(Page extract)
---
The results of our study suggest that the majority of genetic counselors have used telephone to communicate BRCA1/2
test results to patients, although only 30% of participating genetic counselors reported using telephone for disclosure of BRCA1/2
test results the majority of the time. Others have reported similar use of telephone for disclosure BRCA1/2
results among practicing cancer genetic counselors24,25
. Our study provides additional detail regarding how telephone communication is incorporated into the delivery of genetic services, as well as, genetic counselors’ experiences with telephone disclosure. Results from our survey indicate that genetic counselors use telephone communication for post-test counseling more frequently than for pre-test counseling. Additionally, genetic counselors reported using telephone disclosure for communication of other types of genetic test results for both cancer, and non-cancer conditions. Thus, an alternative model to in-person pre-test and post-test counseling for genetic testing for hereditary predisposition to cancer and other medical conditions has begun to be adopted in clinical settings.
---
(Data to examine)
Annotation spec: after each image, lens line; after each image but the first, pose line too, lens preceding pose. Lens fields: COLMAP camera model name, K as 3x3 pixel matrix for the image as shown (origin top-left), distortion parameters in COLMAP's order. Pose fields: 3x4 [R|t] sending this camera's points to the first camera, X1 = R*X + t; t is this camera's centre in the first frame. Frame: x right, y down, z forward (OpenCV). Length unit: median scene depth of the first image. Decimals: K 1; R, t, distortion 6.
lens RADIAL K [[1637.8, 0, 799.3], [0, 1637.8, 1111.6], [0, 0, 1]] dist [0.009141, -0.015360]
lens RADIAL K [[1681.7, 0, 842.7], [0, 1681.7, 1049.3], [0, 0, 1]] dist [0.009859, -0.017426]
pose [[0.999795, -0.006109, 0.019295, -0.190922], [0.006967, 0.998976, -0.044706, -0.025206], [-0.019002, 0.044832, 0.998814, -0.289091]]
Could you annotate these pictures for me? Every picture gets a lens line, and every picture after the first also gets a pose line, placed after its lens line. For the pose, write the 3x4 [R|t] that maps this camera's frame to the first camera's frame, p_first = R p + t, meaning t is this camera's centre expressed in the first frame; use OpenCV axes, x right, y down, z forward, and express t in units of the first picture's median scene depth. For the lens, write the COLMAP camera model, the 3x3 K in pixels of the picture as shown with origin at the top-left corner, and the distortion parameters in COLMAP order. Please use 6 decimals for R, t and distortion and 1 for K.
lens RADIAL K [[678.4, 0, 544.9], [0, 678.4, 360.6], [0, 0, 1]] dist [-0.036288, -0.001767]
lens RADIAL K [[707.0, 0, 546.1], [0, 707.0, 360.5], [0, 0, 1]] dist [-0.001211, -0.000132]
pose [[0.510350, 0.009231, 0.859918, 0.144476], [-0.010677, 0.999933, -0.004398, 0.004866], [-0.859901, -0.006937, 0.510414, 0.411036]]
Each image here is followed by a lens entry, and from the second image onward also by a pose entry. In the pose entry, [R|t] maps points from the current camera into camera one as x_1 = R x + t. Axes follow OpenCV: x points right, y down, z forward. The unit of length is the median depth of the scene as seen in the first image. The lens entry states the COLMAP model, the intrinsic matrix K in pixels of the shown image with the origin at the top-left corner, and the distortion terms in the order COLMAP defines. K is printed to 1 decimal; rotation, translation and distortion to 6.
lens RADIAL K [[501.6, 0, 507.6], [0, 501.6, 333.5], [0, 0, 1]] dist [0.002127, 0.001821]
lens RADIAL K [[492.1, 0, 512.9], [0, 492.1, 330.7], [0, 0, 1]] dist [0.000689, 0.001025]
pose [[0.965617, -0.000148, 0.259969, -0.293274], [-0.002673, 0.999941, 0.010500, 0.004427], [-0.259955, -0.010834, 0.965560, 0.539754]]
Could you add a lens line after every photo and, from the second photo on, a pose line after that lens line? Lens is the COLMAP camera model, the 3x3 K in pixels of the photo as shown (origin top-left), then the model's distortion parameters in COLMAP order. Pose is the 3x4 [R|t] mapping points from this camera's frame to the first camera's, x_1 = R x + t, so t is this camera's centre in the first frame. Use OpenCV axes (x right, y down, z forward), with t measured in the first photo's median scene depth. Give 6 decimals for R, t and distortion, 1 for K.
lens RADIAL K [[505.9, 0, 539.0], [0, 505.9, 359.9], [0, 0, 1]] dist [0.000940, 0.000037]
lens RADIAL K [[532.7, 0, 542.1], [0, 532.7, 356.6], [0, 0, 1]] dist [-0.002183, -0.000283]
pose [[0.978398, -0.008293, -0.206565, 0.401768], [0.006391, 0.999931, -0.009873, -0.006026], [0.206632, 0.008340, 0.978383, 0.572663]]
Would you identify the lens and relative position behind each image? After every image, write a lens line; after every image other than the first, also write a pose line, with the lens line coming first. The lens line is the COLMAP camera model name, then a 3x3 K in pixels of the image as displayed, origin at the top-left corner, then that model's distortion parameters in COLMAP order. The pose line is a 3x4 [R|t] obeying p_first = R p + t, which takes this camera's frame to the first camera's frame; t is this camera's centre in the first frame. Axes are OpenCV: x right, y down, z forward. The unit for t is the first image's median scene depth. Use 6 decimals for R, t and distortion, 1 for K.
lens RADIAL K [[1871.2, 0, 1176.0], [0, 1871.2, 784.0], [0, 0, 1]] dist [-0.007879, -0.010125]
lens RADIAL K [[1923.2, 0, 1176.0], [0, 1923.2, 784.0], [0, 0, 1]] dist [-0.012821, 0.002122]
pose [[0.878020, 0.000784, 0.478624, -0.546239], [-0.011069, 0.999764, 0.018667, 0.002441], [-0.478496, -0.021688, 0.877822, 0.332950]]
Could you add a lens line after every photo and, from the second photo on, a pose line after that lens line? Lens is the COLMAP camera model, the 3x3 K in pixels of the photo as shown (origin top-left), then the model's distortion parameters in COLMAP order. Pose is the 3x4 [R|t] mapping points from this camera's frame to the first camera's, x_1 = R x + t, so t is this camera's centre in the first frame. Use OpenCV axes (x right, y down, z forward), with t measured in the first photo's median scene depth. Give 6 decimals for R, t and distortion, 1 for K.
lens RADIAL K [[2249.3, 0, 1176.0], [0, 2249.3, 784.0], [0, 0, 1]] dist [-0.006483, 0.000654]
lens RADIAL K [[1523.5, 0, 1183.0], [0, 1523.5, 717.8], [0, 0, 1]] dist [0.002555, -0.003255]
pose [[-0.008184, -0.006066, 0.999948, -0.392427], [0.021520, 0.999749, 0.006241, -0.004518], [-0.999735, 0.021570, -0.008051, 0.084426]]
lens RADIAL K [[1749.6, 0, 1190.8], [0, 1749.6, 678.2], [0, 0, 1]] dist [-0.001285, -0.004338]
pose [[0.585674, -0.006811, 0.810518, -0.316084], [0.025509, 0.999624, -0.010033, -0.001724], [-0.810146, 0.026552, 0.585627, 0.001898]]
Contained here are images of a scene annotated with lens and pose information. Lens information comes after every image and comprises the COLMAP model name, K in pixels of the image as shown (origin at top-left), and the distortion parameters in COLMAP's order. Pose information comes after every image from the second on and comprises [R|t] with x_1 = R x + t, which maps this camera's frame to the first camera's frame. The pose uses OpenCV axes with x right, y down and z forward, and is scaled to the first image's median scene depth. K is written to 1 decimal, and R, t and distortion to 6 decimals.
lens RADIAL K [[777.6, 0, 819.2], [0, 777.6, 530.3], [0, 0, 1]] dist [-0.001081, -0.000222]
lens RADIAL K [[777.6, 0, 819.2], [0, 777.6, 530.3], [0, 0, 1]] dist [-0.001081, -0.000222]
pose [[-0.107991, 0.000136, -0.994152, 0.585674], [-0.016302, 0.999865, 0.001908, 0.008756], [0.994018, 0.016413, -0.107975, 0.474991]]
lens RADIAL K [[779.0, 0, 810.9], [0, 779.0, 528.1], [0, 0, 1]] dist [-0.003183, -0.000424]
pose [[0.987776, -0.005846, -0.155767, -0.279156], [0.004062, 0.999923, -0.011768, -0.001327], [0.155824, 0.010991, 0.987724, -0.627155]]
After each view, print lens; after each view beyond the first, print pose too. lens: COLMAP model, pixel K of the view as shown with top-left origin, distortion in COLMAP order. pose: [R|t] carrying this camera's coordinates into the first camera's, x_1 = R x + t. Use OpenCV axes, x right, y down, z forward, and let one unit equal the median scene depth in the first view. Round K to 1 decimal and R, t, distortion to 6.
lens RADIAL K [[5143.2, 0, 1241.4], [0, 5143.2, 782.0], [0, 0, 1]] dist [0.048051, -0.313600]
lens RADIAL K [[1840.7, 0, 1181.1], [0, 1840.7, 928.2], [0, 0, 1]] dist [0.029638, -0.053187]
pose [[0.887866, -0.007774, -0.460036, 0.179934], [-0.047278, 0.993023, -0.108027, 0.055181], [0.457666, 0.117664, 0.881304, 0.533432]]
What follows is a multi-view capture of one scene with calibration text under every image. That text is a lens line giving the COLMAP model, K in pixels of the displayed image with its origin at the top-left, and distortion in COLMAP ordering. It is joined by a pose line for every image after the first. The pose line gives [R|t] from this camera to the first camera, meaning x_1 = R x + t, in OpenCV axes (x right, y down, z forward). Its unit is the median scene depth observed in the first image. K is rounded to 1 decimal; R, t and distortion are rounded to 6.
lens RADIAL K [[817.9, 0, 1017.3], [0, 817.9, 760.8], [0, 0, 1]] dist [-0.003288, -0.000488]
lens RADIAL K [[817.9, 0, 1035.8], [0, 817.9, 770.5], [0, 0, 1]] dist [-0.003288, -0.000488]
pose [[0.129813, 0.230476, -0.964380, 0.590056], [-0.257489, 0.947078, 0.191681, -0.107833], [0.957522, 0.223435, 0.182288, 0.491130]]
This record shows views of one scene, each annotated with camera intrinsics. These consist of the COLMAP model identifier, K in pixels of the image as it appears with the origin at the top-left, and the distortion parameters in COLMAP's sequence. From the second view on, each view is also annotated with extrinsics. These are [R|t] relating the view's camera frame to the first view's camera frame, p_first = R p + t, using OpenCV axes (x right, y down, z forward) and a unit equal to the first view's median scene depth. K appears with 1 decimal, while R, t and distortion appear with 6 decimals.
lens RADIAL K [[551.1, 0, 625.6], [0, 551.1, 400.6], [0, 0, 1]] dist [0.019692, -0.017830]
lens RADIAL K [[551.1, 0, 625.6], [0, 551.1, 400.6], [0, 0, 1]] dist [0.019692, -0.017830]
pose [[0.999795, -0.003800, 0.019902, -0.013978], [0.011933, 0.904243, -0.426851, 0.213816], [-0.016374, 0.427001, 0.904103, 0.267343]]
---
(What this task involves)
Extend the passage on genetic counselors' use of the telephone to disclose BRCA1/2 test results, starting after its final sentence. The records can be set aside.

(Task result)
Participating genetic counselors identified both perceived advantages and disadvantages to telephone communication of genetic test results, highlighting several potential benefits, such as, increased convenience for patients, faster return of results for medical decision-making, and increased patient satisfaction and control. Despite perceptions of potential disadvantages and reports of perceived negative experiences, the majority of participating genetic counselors reported interest in telephone communication of genetic test results. Nonetheless, genetic counselors’ comfort with telephone disclosure varied by the test result. They reported significantly less comfort sharing positive and variant of uncertain significance results by telephone, suggesting less comfort with potentially emotionally distressing or cognitively complex results by telephone. Additionally, genetic counselors reported a variety of patient factors (e.g. financial or medical hardship, preference, comprehension, and psychological well-being) which they consider in deciding to utilize telephone disclosure of BRCA1/2 results, suggesting a need for empirical data to assess the impact of patient factors on adaptation to test results.
While some studies have begun to evaluate outcomes of telephone communication of BRCA1/2
test results, they have included select populations22,23,25,26
, such as patients self-selecting the delivery mode23,25
. In the only randomized study that has evaluated telephone versus in-person disclosure, Jenkins et al. reported no significant difference in knowledge, anxiety or patient satisfaction between telephone and in-person disclosure of genetic test results22
, although this study was not powered to evaluate differences among subgroups, such as different test results. Other relevant outcomes (e.g. performance of risk reduction behaviors, and communication to at-risk family members) and the biopsychosocial factors mediating these outcomes remain poorly described.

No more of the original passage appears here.